(Records)
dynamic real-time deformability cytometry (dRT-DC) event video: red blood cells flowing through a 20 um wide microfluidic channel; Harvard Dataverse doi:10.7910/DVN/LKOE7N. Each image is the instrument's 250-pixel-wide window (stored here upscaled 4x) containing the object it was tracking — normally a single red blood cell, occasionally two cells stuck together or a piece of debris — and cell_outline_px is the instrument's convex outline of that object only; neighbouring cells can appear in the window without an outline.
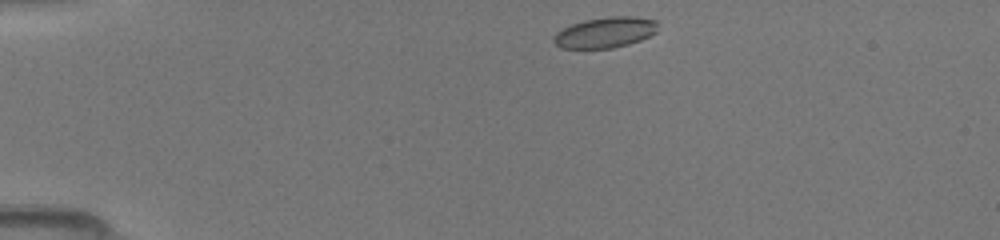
{"species": "common noctule bat (a hibernating species)", "species_latin": "Nyctalus noctula", "temperature_condition": "room temperature", "stored_images_in_passage": 40, "camera_frame_rate_fps": 3000, "um_per_image_px": 0.085, "animal": {"sex": "female", "body_mass_g": 19.5, "forearm_length_mm": 54.1}, "frame": {"image": 1, "passage_image": 1, "time_ms": 0.0, "image_size_px": [1000, 240], "cell_outline_px": [[656, 32], [640, 40], [628, 44], [612, 48], [560, 48], [552, 40], [552, 36], [556, 32], [572, 24], [584, 20], [608, 16], [632, 16], [656, 20]], "centroid_in_image_um": [51.41, 2.75], "position_along_channel_um": 33.6, "area_um2": 18.55}}
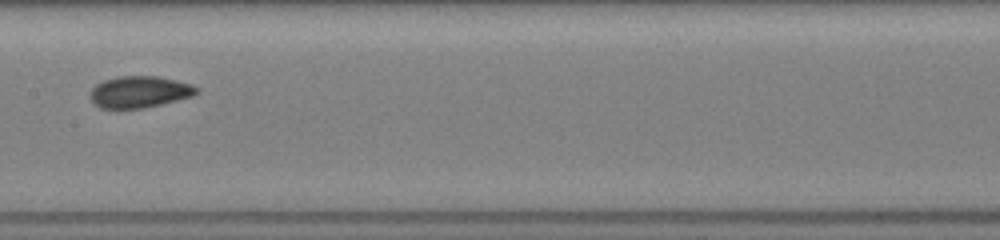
{"frame": {"image": 2, "passage_image": 17, "time_ms": 5.333, "image_size_px": [1000, 240], "cell_outline_px": [[200, 88], [192, 96], [144, 108], [100, 108], [92, 104], [88, 96], [92, 88], [96, 84], [104, 80], [116, 76], [156, 76], [176, 80], [192, 84]], "centroid_in_image_um": [11.8, 7.81], "position_along_channel_um": 195.6, "area_um2": 19.71}}
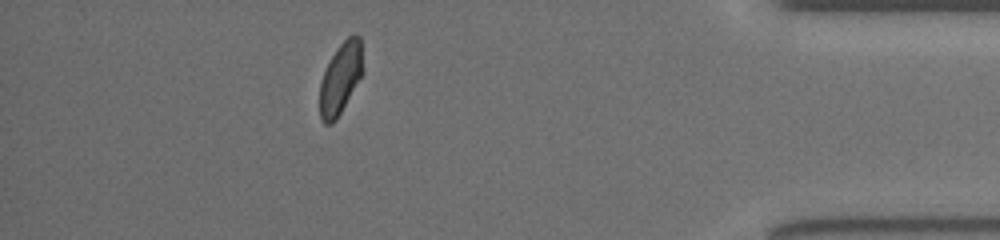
{"frame": {"image": 3, "passage_image": 35, "time_ms": 11.333, "image_size_px": [1000, 240], "cell_outline_px": [[364, 72], [336, 120], [332, 124], [324, 124], [320, 120], [320, 80], [336, 48], [352, 32], [356, 32], [360, 36]], "centroid_in_image_um": [28.96, 6.63], "position_along_channel_um": 406.2, "area_um2": 18.15}}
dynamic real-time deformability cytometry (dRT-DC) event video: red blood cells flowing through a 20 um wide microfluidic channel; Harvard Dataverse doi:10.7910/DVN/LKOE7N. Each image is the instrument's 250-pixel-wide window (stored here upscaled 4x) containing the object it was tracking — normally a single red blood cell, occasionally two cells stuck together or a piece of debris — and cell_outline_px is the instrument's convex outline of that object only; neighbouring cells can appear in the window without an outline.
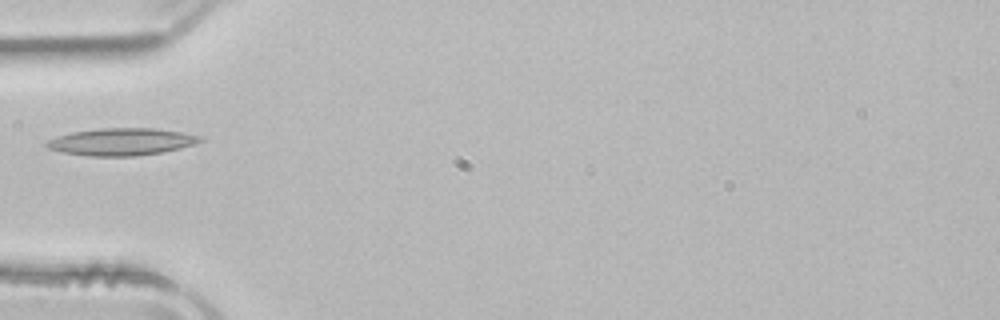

-- Stated task --
Return each line of the data, keeping its wording exact and omitting pictures.

-- Answer below --
dynamic real-time deformability cytometry (dRT-DC) event video: red blood cells flowing through a 20 um wide microfluidic channel; Harvard Dataverse doi:10.7910/DVN/LKOE7N. Each image is the instrument's 250-pixel-wide window (stored here upscaled 4x) containing the object it was tracking — normally a single red blood cell, occasionally two cells stuck together or a piece of debris — and cell_outline_px is the instrument's convex outline of that object only; neighbouring cells can appear in the window without an outline.
{"species": "common noctule bat (a hibernating species)", "species_latin": "Nyctalus noctula", "temperature_condition": "room temperature", "stored_images_in_passage": 40, "camera_frame_rate_fps": 3000, "um_per_image_px": 0.085, "animal": {"sex": "female", "body_mass_g": 19.5, "forearm_length_mm": 54.1}, "frame": {"image": 1, "passage_image": 1, "time_ms": 0.0, "image_size_px": [1000, 240], "cell_outline_px": [[656, 32], [640, 40], [628, 44], [612, 48], [560, 48], [552, 40], [552, 36], [556, 32], [572, 24], [584, 20], [608, 16], [632, 16], [656, 20]], "centroid_in_image_um": [51.41, 2.75], "position_along_channel_um": 33.6, "area_um2": 18.55}}
{"frame": {"image": 2, "passage_image": 17, "time_ms": 5.333, "image_size_px": [1000, 240], "cell_outline_px": [[200, 88], [192, 96], [144, 108], [100, 108], [92, 104], [88, 96], [92, 88], [96, 84], [104, 80], [116, 76], [156, 76], [176, 80], [192, 84]], "centroid_in_image_um": [11.8, 7.81], "position_along_channel_um": 195.6, "area_um2": 19.71}}
{"frame": {"image": 3, "passage_image": 35, "time_ms": 11.333, "image_size_px": [1000, 240], "cell_outline_px": [[364, 72], [336, 120], [332, 124], [324, 124], [320, 120], [320, 80], [336, 48], [352, 32], [356, 32], [360, 36]], "centroid_in_image_um": [28.96, 6.63], "position_along_channel_um": 406.2, "area_um2": 18.15}}
dynamic real-time deformability cytometry (dRT-DC) event video: red blood cells flowing through a 20 um wide microfluidic channel; Harvard Dataverse doi:10.7910/DVN/LKOE7N. Each image is the instrument's 250-pixel-wide window (stored here upscaled 4x) containing the object it was tracking — normally a single red blood cell, occasionally two cells stuck together or a piece of debris — and cell_outline_px is the instrument's convex outline of that object only; neighbouring cells can appear in the window without an outline.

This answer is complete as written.